= DOCUMENT SECTION =
++++++++
Social-media sites took down the video when it was posted.

A sexually explicit video involving a Tajik female activist has been posted online in an apparent bid to defame her in Tajikistan’s religiously conservative society.

The activist and human rights campaigner, whose name is being withheld, says she doesn't know precisely who is responsible for recording and distributing the video.

Police say they're investigating the case after receiving a formal complaint from the woman.

YouTube and Facebook swiftly removed the video when it was posted on those social-media sites in early September. The footage, however, resurfaced again on Russian social media and some other sites.

"The video has been a heavy psychological blow. I want to know who has done it and why they have done it," the activist told RFE/RL's Tajik Service.

It’s not the first time the Dushanbe-based activist has come under attack on the Internet.

She was also targeted with degrading photoshopped images, insulting comments, and threats on Facebook in April after she took part in a citizens' initiative against an unpopular government plan to raise the price of Internet access in Tajikistan.

In a Facebook post, a group of Dushanbe activists urged people to gather near a city theater on April 22 to sign an open letter asking President Emomali Rahmon to scrap the plan.

The woman was among some 200 people who responded to the call and gathered to sign the letter in a rare event in a country that has little tolerance for unsanctioned gatherings and public initiatives. Some 400 others signed the letter the following day.

Rahmon eventually cancelled the Internet price hike, which had sparked outrage across the impoverished Central Asian country of some 9 million.

The online attacks against the activist, however, intensified. She said at the time that trolls would call her a "whore" or accuse her of "inciting violence."

The attacks culminated with the sex video, which the activist believes was recorded on August 16. The footage shows the activist's face, while the man's face is blurred out.

Without directly accusing anyone, the woman says she is "highly suspicious" of the man in the video, with whom she was engaged to be married at the time.

The activist said the man approached her in June, telling her he was a long-time admirer and supporter of her work.

He was "very polite," kind, and supportive, the activist recalls. She doesn’t want to give the man's name, citing legal reasons, and is also unsure of his real identity.

Introducing himself as an unmarried, successful businessman, the man soon asked the activist out on a date. Within days he proposed to her to marry him, which the woman says she happily said "yes" to.

'He Disappeared Soon Afterward'

On August 16, her fiance took her to a house that he said he had repossessed from one of his "creditors" in lieu of unpaid debts.
++++++++
Excerpts from a dataset
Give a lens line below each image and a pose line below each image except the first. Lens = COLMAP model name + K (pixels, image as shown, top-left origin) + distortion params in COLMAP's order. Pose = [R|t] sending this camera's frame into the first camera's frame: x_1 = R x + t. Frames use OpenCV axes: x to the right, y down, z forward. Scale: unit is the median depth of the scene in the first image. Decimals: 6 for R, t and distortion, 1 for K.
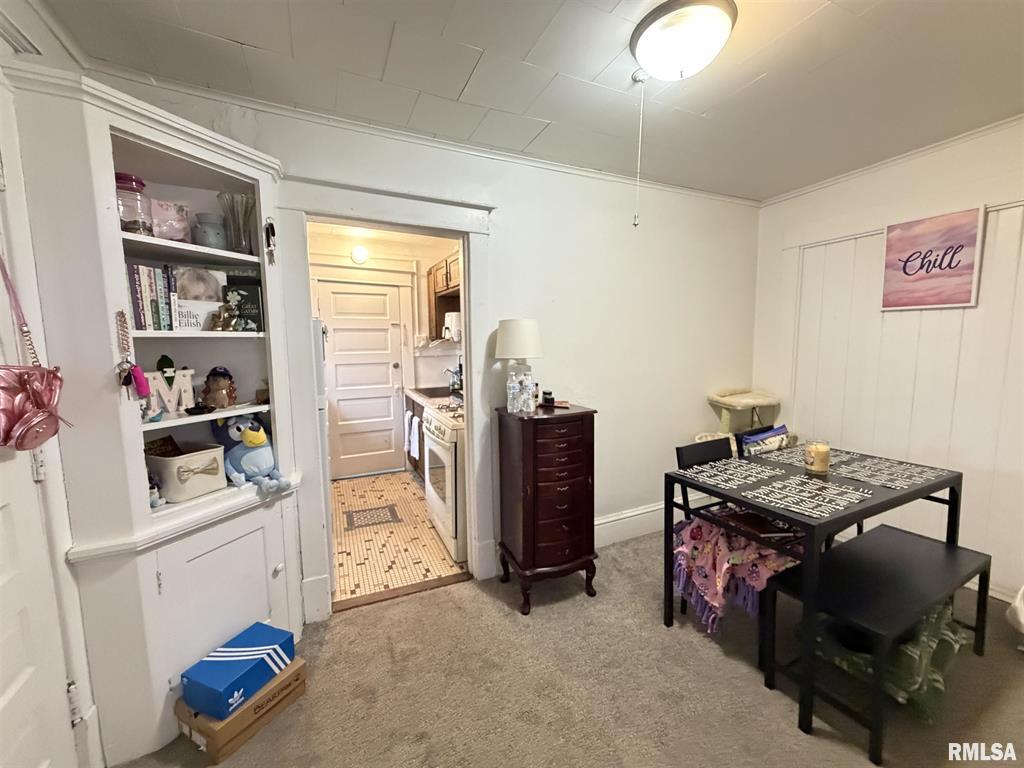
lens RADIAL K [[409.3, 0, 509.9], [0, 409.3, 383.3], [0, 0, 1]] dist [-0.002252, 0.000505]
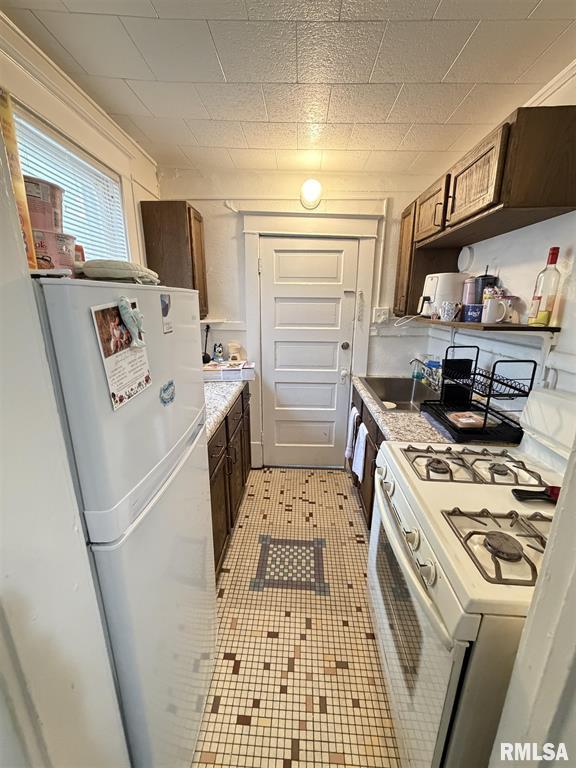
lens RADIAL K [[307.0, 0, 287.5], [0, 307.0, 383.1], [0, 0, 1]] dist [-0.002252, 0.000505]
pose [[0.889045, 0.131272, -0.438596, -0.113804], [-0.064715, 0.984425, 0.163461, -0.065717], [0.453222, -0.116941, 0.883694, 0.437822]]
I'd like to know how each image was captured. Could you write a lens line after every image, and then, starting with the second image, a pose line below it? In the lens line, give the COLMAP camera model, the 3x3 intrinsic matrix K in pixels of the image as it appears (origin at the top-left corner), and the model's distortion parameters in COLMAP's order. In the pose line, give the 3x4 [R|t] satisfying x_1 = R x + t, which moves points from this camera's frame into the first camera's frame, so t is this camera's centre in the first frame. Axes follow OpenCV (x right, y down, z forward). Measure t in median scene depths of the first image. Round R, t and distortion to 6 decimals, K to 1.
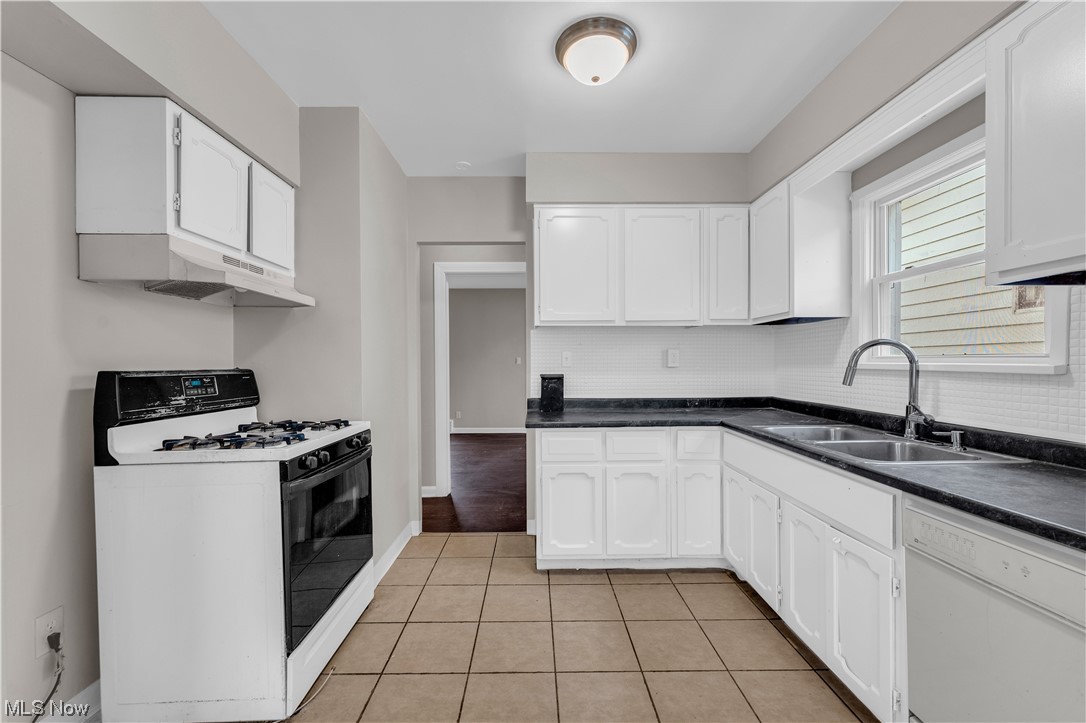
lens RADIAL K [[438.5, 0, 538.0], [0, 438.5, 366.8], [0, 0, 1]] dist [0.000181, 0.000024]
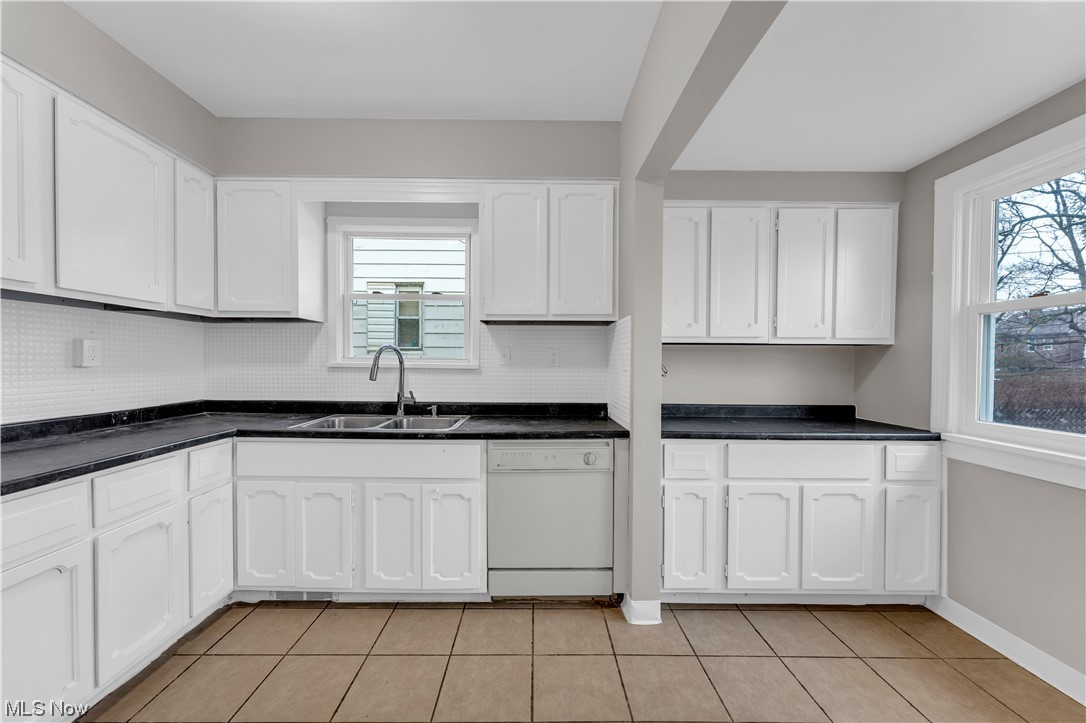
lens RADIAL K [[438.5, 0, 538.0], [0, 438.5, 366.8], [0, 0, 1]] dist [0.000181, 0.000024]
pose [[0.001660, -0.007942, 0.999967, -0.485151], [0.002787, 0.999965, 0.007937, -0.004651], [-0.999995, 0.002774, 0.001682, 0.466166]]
++++++++
= ACTIONS TO TAKE =
[a] Copy the passage of the article about the Tajik activist that opens with the words "The activist and" and closes with "some other sites.".
[b] Write the next part of the article about the Tajik activist, starting after its last sentence.

= OUTPUTS BY TASK =
[a]
The activist and human rights campaigner, whose name is being withheld, says she doesn't know precisely who is responsible for recording and distributing the video.

Police say they're investigating the case after receiving a formal complaint from the woman.

YouTube and Facebook swiftly removed the video when it was posted on those social-media sites in early September. The footage, however, resurfaced again on Russian social media and some other sites.

[b]
Several days later, when the sex video appeared online, the activist recognized the inside of the house as the same one she had gone to with her fiance.

The man took the news of the sex video "surprisingly calmly," she said. But "he disappeared soon afterward" and the woman has since been unable to reach him on his phone or at any of the other contacts or addresses she had for him during their three-month relationship.

Police say they are considering opening a criminal probe to potentially charge the perpetrators with illegally spreading material about a person's private life.

The video has risen concerns among right defenders, who see it as an attack and smear campaign to silence the woman and threaten other activists in Tajikistan.

"This is aimed at threatening people so they don't dare criticize the government or its officials," says Oinihol Bobonazarova, a leading human rights defender and former opposition presidential candidate.

"Such actions, however, will have an opposite effect for the government," Bobonazarova warns. "There is a limit to fear. If you keep trying to instill fear in people they will eventually lose all fear in the end."

Lawmaker Zainiddin Safarovs said he hoped "police will bring the perpetrators to justice and defend the citizen's rights."

Using sex videos to damage opponents' and critics' reputations is not new in Tajikistan.

Multiple sex videos purportedly showing mullahs and members of the now-banned Islamic Renaissance Party of Tajikistan were posted in a smear campaign against the opposition party before it was outlawed in 2015.

With just a few exceptions, the majority of those videos targeted men.

The use of embarrassing sex videos has also been used frequently in neighboring Kyrgyzstan in recent years, with at least a half-dozen such cases known, including against the country's head mufti (which led to his resignation), leading opposition politician Omurbek Tekebaev, two opposition journalists, and one of former President Almazbek Atambaev's daughters.

In 2012, in another predominantly Muslim former Soviet republic, Azerbaijan, a similar tactic was used against prominent investigative journalist Khadija Ismayilova.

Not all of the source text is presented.